Campus Watch

Closer to Home

THE NEWS-SENTINEL, Aug. 2 — The Diocese of For t Wayne-South Bend will transfer all eight of its seminarians this fall to Pontifical College Josephinum in Ohio from St. John's in Brighton, Mass., the seminary of Archdiocese of Boston, reported the Indiana daily.

Bishop John D'Arcy is an alumnus of and taught at St.
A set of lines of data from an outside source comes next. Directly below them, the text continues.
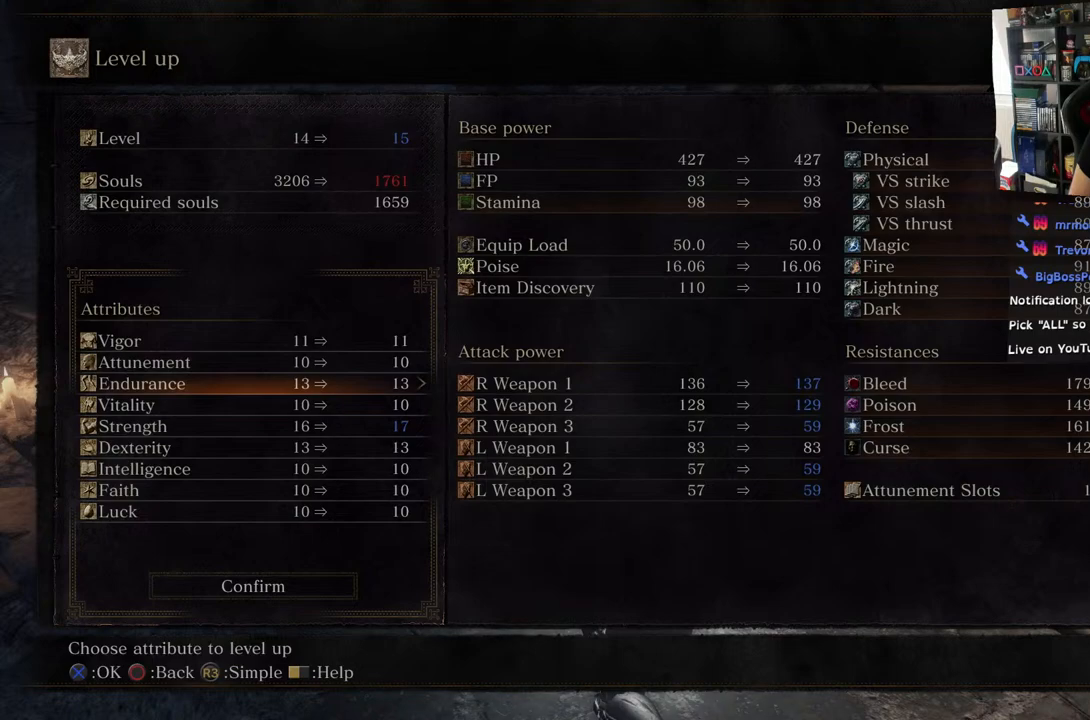
{"buttons": [], "left_stick": "center", "right_stick": "center", "events": []}
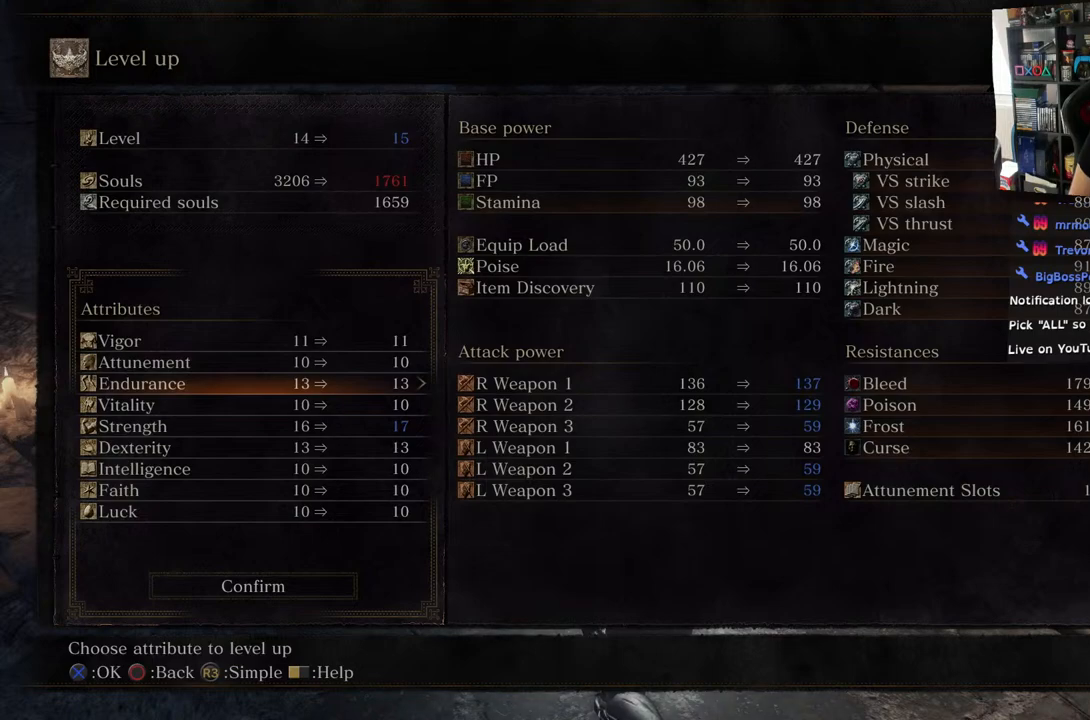
{"buttons": [], "left_stick": "center", "right_stick": "center", "events": []}
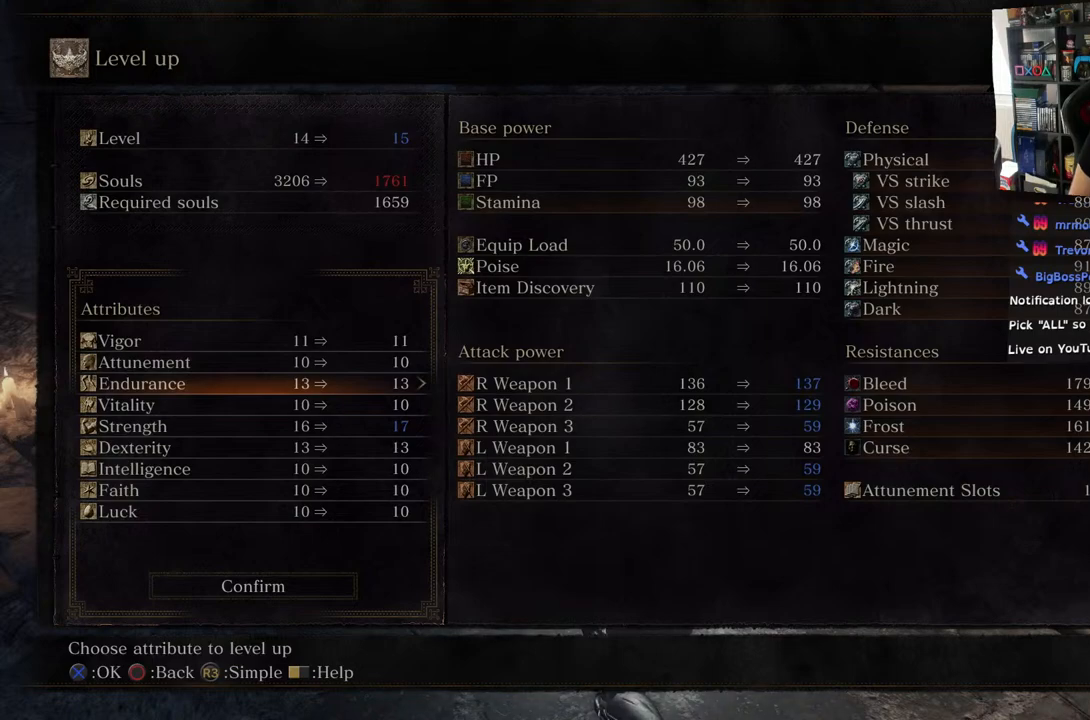
{"buttons": [], "left_stick": "center", "right_stick": "center", "events": []}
John's, and had been sending his seminarians to Brighton since soon after leaving Boston to become bishop of the Indiana diocese in 1985.

The latest decision was based on the recommendation of a search committee of Fort Wayne-South Bend priests who preferred the Josephinum, based on the quality of its faculty and its location in a neighboring state.

Cardinal Pell's Boots

SYDNEY MORNING HERALD, Aug. 3 — Sydney's Cardinal George Pell is turning a “disused” school building into a Sydney campus for Notre Dame University of Fremantle, reports columnist Paul Collins.

The cardinal has also “been a leading light in the foundation of Campion College, a liberal arts-theology faculty to be established soon in Parramatta diocese.”

The addition of these institutions “will mean four Catholic universities in greater Sydney,” which, says Collins, is “surely enough for anyone.”

Despite the secular nature of Australian society, the columnist sees it as yet-another example of the cardinal's “boots-and-all” effort to promote fidelity to Church teaching.

Christian Paper OK

CHRONICLE.COM, July 30 — The University of Oklahoma at Norman, settling a religious-discrimination lawsuit filed by two student editors of Beacon OU, a Christian undergraduate newspaper, has changed its policy on financing religious groups on the campus and awarded the students $2,500, said the Web site of The Chronicle of Higher Education.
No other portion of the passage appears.